Computer scientists demonstrated for the first time at the WACV 2021 conference, which was held online from January 5 to 9, 2021, that systems intended to detect deepfakes videos which use artificial intelligence to modify real-life footage can be fooled.
Researchers demonstrated how hostile examples can be introduced into every video frame to trick detectors. The hostile examples are inputs that have been subtly altered, leading artificial intelligence systems like machine learning models to err. In addition, the team showed that the attack still works after videos are compressed.
“Our work shows that attacks on deepfake detectors could be a real-world threat,” said Shehzeen Hussain, a UC San Diego computer engineering Ph.D. student and first co-author on the WACV paper. “More alarmingly, we demonstrate that it’s possible to craft robust adversarial deepfakes in even when an adversary may not be aware of the inner workings of the machine learning model used by the detector.”
Deepfakes include altering a subject’s face to produce impressively realistic film of hypothetical occurrences. Because of this, common deepfake detectors concentrate on the face in videos, tracking it first and then sending the cropped facial data to a neural network to assess if it is real or fake.
For example, eye blinking is not reproduced well in deepfakes, therefore detectors focus on eye movements as one technique to make that conclusion. Modern Deepfake detectors use machine learning models to distinguish between real and fake videos.
The researchers note that the widespread dissemination of fraudulent movies on social media platforms has caused serious worries in many countries, particularly undermining the trust of digital media.
“If the attackers have some knowledge of the detection system, they can design inputs to target the blind spots of the detector and bypass it,” said Paarth Neekhara, the paper’s other first coauthor and a UC San Diego computer science student.

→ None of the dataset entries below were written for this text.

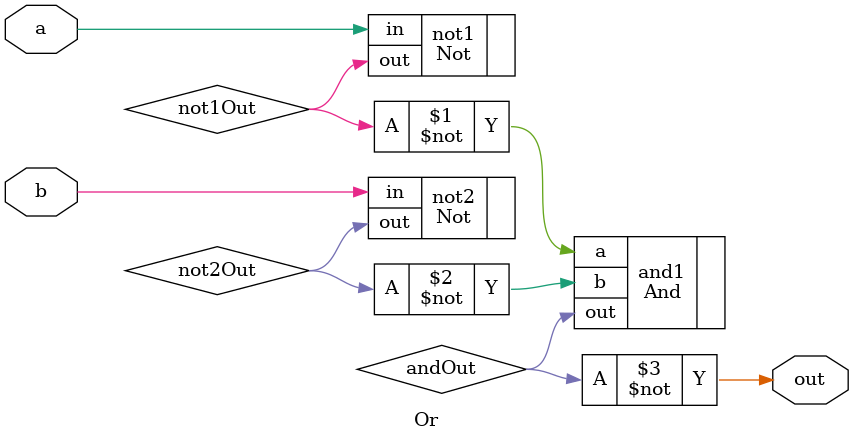
<source format=sv>
/**
 * # Or
 *
 * ## author
 * dgkzoo
 */
 `default_nettype none
module Or(
	input wire a,
	input wire b,
	output wire out);

	wire not1Out, not2Out, andOut;

	Not not1(.in(a), .out(not1Out));
	Not not2(.in(b), .out(not2Out));
	And and1(.a(~not1Out), .b(~not2Out), .out(andOut));
	assign out = ~andOut;
endmodule

</source>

To use these deepfake detectors in practice, we argue that it is essential to evaluate them against an adaptive adversary who is aware of these defenses and is intentionally trying to foil these defenses. We show that the current state of the art methods for deepfake detection can be easily bypassed if the adversary has complete or even partial knowledge of the detector.
The Researchers
For each face in a video frame, researchers constructed an adversarial example. Contrary to popular belief, adversarial instances are resistant to ordinary operations like video compression and resizing because they are designed to do so. The attack algorithm does this by guessing how the model ranks photos as real or false over a set of input manipulations. The adversarial image is then transformed using this estimation in a way that ensures its effectiveness during both compression and decompression.
The modified version of the face is then inserted in all the video frames. To produce a deepfake video, the procedure is then repeated for each frame in the video. Detectors that work on complete video frames rather than just face crops can also be subjected to the attack.
The team declined to release their code so it wouldn’t be used by hostile parties.
High success rate
Researchers tested two different attack scenarios: one in which the attackers had full access to the detector model, including the face extraction pipeline and the architecture and classification model parameters, and the other in which the attackers could only query the machine-learning model to determine the likelihood that a frame was real or fake.
In the first scenario, the attack’s success rate is above 99 percent for uncompressed videos. For compressed videos, it was 84.96 percent. In the second case, the success rate was 86.43 percent for uncompressed and 78.33 percent for compressed videos. This is the first piece of work to show how to successfully challenge modern deepfake detectors.
“To use these deepfake detectors in practice, we argue that it is essential to evaluate them against an adaptive adversary who is aware of these defenses and is intentionally trying to foil these defenses,” the researchers write. “We show that the current state of the art methods for deepfake detection can be easily bypassed if the adversary has complete or even partial knowledge of the detector.”
Researchers advise using a strategy known as adversarial training to improve detectors. During training, an adaptive adversary keeps producing new deepfakes that can get past the most advanced detectors, and the detector keeps becoming better so that it can catch the new deepfakes.